▸ Tasks and exercises:
A - Answer these questions from the interview excerpt about Vanguard:
(i) Who does Cullen think created the passive distinction?
(ii) According to Meb, does Vanguard hold more AUM in passive or in active funds?
(iii) Which two mutual funds does Meb name as things Vanguard has launched?
B - Pick up the interview excerpt about Vanguard after its final line and write the conversation onward.

▸ Text excerpt:
━━━━━━━━

Cullen: It’s funny though, I’m not sure who actually created the distinction for their own benefit, to begin with. I kind of think that it was Vanguard and the Vanguards of the world who created the passive distinction to start being able to categorize themselves as something different from everyone else. And it’s crazy because when you actually look at what Vanguard does, they’re known as this huge passive indexing company. Vanguard, they’re a hugely active firm. They actually market the hell out of their active funds.
Meb: They have more active funds than passive. Not in AUM, they’ve got more AUM in the passive. But, you know, if you look at some of the things they’ve launched, they have a market-neutral mutual fund, they have a new private equity mutual fund, on and on. You were mentioning the Bogle heads earlier, if you were to look at the Venn diagram of Vanguard, and Bogle and kind of the overlap, it’s interesting.

━━━━━━━━

▸ Records supplied:
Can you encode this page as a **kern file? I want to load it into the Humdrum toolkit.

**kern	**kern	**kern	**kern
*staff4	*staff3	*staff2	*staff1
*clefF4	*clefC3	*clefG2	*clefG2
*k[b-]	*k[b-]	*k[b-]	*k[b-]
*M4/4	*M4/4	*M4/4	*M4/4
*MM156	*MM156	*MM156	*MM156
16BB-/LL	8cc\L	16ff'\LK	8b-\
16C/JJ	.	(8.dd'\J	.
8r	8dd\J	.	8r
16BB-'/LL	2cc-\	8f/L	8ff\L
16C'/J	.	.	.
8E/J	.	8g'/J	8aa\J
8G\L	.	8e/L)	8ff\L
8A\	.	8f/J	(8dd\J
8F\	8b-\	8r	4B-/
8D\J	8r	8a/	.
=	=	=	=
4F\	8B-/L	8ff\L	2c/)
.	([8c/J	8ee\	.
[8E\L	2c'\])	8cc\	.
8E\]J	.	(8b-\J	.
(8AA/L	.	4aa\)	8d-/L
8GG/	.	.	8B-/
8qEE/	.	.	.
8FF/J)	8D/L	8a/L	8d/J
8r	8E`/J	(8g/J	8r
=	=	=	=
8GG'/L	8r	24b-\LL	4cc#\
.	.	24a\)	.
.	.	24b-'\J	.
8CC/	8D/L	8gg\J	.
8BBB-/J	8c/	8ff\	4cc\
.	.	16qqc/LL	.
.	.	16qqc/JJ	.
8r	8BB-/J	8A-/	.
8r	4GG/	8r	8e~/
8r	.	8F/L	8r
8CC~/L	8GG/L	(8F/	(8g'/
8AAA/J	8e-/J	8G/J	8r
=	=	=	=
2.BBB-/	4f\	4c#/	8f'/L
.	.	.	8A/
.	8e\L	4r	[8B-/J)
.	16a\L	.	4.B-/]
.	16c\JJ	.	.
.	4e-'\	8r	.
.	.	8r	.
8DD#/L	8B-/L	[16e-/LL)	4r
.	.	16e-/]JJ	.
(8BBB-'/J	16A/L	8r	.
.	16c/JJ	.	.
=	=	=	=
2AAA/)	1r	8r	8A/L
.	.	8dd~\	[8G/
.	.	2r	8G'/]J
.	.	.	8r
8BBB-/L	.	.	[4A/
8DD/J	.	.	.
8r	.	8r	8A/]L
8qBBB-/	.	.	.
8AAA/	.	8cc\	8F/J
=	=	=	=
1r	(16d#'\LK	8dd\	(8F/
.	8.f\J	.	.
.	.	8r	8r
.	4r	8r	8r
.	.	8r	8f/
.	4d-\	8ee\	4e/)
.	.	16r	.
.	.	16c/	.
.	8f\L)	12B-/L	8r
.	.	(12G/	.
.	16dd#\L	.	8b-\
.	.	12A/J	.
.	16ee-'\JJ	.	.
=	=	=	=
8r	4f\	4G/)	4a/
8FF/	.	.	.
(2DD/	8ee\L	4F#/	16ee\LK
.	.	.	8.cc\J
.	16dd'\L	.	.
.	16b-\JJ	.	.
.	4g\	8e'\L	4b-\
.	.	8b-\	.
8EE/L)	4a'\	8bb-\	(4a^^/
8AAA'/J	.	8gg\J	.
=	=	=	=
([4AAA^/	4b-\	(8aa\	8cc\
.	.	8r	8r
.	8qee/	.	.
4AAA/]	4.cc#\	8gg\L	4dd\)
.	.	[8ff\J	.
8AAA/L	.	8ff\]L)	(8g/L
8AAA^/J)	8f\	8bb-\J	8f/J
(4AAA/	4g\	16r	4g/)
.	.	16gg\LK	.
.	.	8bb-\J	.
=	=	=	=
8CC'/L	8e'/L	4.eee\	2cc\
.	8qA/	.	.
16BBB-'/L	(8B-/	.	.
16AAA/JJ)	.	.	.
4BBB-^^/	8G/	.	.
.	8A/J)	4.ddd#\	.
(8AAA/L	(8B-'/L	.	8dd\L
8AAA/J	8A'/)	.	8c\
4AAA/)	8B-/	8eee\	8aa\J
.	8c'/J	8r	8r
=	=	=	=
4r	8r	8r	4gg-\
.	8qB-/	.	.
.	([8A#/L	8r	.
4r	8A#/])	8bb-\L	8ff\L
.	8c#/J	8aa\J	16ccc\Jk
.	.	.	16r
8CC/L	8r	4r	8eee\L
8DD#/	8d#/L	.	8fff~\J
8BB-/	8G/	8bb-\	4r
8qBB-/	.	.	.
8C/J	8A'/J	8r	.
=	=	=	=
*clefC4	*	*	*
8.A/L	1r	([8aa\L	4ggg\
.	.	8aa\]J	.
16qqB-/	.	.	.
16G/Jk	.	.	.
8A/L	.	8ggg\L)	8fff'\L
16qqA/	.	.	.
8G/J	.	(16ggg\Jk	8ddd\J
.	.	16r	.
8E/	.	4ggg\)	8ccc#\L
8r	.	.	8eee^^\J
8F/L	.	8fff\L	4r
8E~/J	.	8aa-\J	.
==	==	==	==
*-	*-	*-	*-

━━━━━━━━

▸ Task-by-task outputs:
A -
(i) Vanguard and the Vanguards of the world.
(ii) Passive funds.
(iii) A market-neutral mutual fund and a new private equity mutual fund.

B -
Cullen: It’s funny you bring up Bogle and the Bogle-heads because I started running a version of this strategy, I don’t know, probably in like 2012 where I was just very systematically rebalancing index funds in a countercyclical way basically. And I think it was around like 2018, 2019, Bogle actually did an interview in his office where he’s talking about the way that he rebalances his portfolio. And he talks about how he maintains a 65/35 asset allocation. And when that asset allocation grows out of whack sometimes with what he perceives is like a behavioral imbalance, he rebalances it really dynamically. And so he mentioned that the year like 1999, he said he rebalanced back to like 35% stocks. So, it’s weird to me sometimes, the saying is what? “You never want to meet your heroes.” Bogle himself talks about being super active in terms of the way that he rebounds. And actually rebalances in a way that is very consistent with what I’m doing. But I would argue is, you know, I always tell people, “Look, everyone’s got to be active. Everybody rebalances, everybody takes withdrawals, everybody contributes money to their portfolio. You got to choose how you lump sum, whether you’re going to dollar cost average.” There’s a lot of activity that goes into all of it. But the real kicker is that there’s stupid ways to be active, which is things like day trading and doing super short-term stuff that just is churning up taxes, and fees and stuff like that. And there’s smart, thoughtful ways to be active. You know, implementing long-term, either factor-based or multi-asset, broadly diversified strategies that we know, in the long run, have a very high probability of working, if you let them do the work. Everyone’s got to be active, and I’ll bag on 2% HiFi mutual funds all day long, even if they’re relatively passive, just because, in comparison, there’s lower fee versions that do the exact same thing. But once you start getting into this world where everything is super low fee, that whole active-passive distinction, it becomes much, much blurrier.
Meb: Yeah. Well, not to mention nowadays, you can have, a “passive fund,” and charge 2% and invest in stocks that start with the letter R, like that’s a passive fund under the “passive rules.” And now that’s totally nonsensical, and is it a good strategy? No, on a high fee. And you could have an active fund like yours, that’s super low cost.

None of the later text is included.